What colors can I use for my fonts?
Theoretically, you can use any color you wish, but there are definite practical limitations when using fonts in a professional printing situation. Paper travels at such high speed through modern printing presses that a certain amount of lateral movement or jitter of the paper is inevitable. If small objects such as type characters are colored using two or more printing inks, chances are that they will be slightly misaligned due to this paper movement. However slight this misalignment may be, the result will be a noticeable blurriness of the text.

To avoid this problem, remember to color body text as 100% black. You may also use 100% of a single Pantone or Process color. The important consideration here is that only one printing ink should be used.

Something you should not do.
If you have used Courier as part of your design, please let your CSR know about it in advance. Because many programs are set to default to Courier when a font is missing, our CSRs will flag any use of Courier and notify you about it.

Pictures, Color and Resolution
Save photographic images as CMYK EPS, TIFF or JPEG files and import them into the page layout.

Make sure your photographic images are saved at a resolution of 300 ppi at the final dimensions you want to use them.

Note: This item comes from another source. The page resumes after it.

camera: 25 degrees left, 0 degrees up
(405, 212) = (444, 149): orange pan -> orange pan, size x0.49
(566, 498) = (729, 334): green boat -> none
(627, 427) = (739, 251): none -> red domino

Be aware that size and resolution are inversely proportional, so that enlarging an image decreases its resolution. If images are saved at 300 ppi, you may safely enlarge them by up to 15%.

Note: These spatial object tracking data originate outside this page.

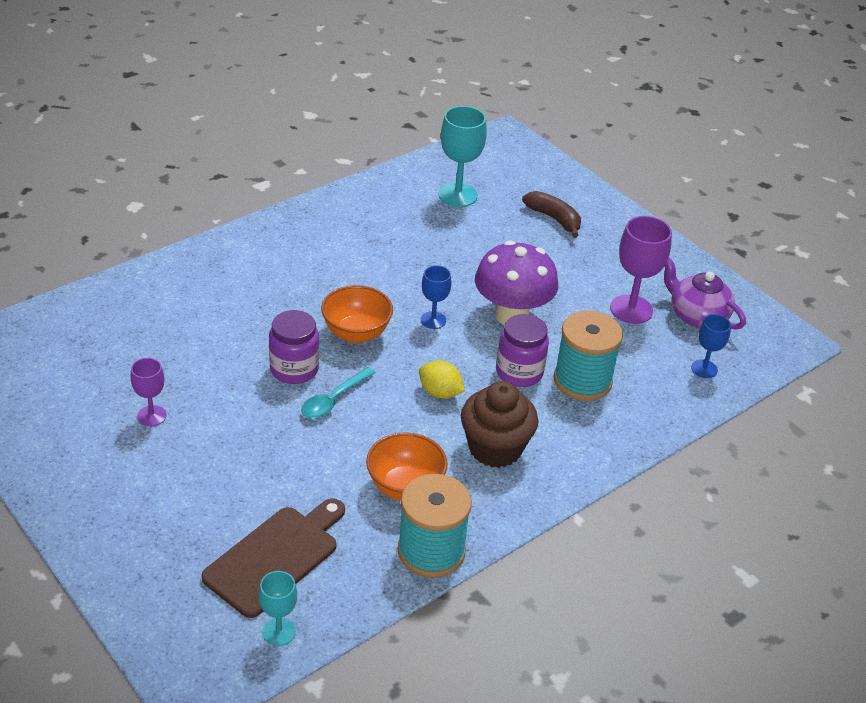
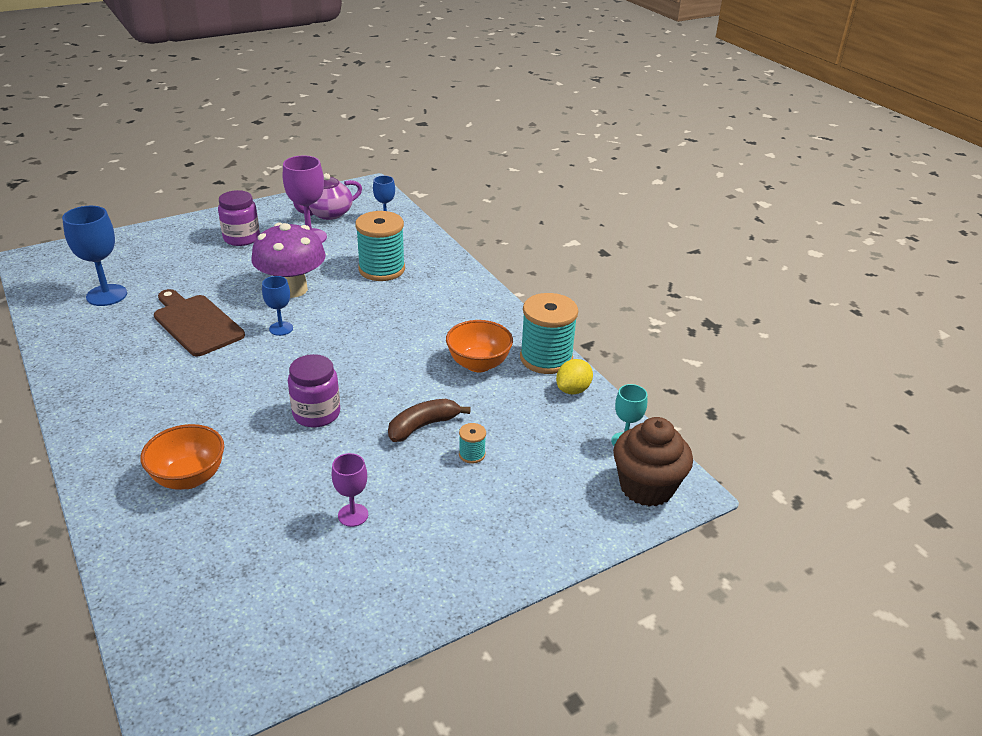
camera: 80 degrees left, 5 degrees down
(243, 493) = (472, 454): none -> turquoise spool
(276, 557) = (547, 439): brown cutting board -> brown cutting board (196, 323)
(334, 399) = (365, 393): turquoise spoon -> none
(356, 333) = (280, 372): orange bowl -> orange bowl (189, 478)
(440, 392) = (374, 335): yellow lemon -> yellow lemon (573, 390)
(458, 195) = (106, 295): turquoise goblet -> blue goblet
(495, 448) = (444, 317): brown cupcake -> brown cupcake (646, 487)
(519, 372) = (363, 295): purple jar -> purple jar (241, 238)
(554, 219) = (176, 252): brown banana -> brown banana (423, 426)

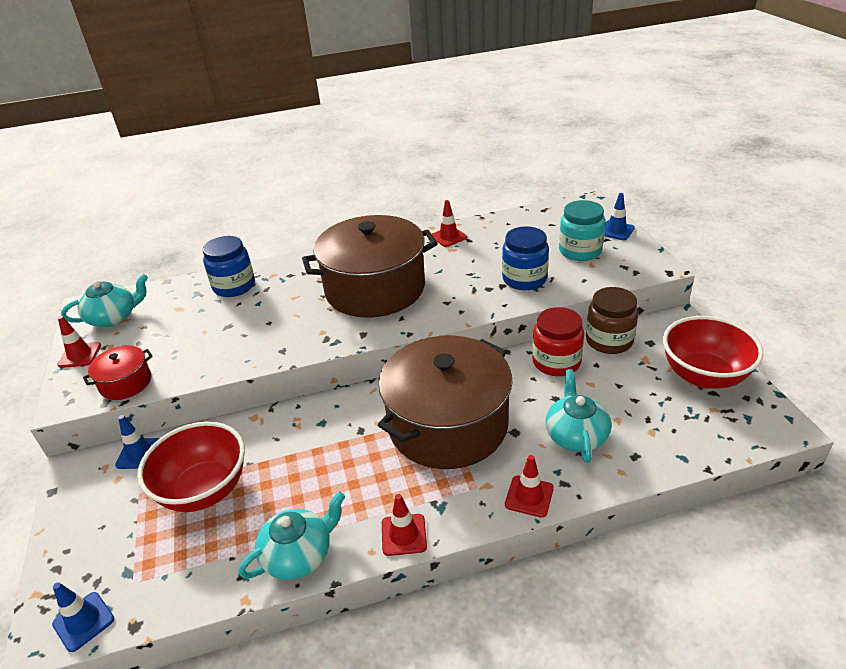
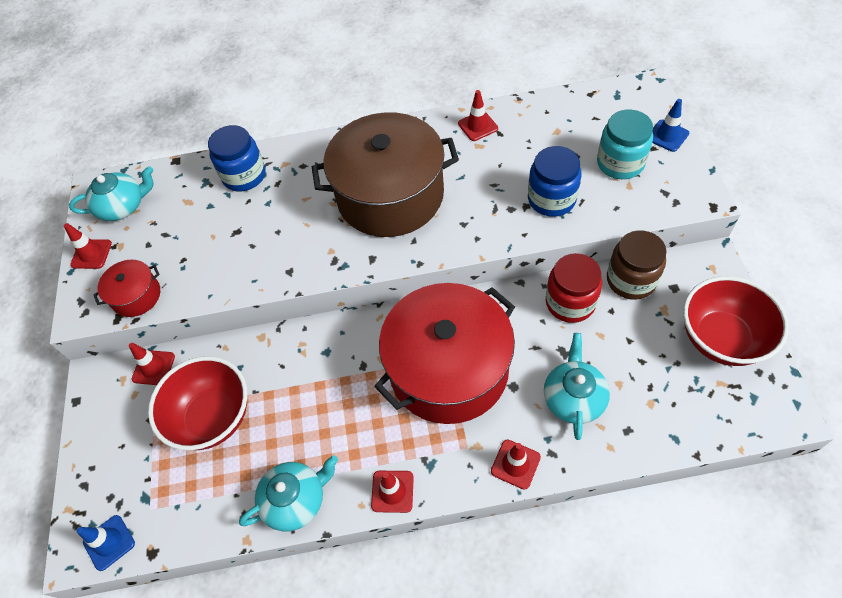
camera: 10 degrees right, 20 degrees up
(139, 453) = (153, 367): blue traffic cone -> red traffic cone
(447, 424) = (448, 369): brown pot -> red pot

Be aware that most images on the internet are 72 ppi and will result in very poor quality printing. Upsampling these images in Photoshop or PhotoPaint will not improve them. You can, however, reduce the dimensions of such images in order to obtain a higher resolution, ideally 300 ppi. Still, use them at your own risk.

Things you should not do.
Do not embed ICC color profiles in Photoshop files. Use your image editing program to discard ICC profiles before importing images into your page layout.

Do not colorize small and fine objects (including thin lines or boxes, the body copy of your pages and script typestyles below 18 pt. in size). These objects are best left in black, or a single process or Pantone color. Also, do not “reverse” (white on black or color background) small and fine objects.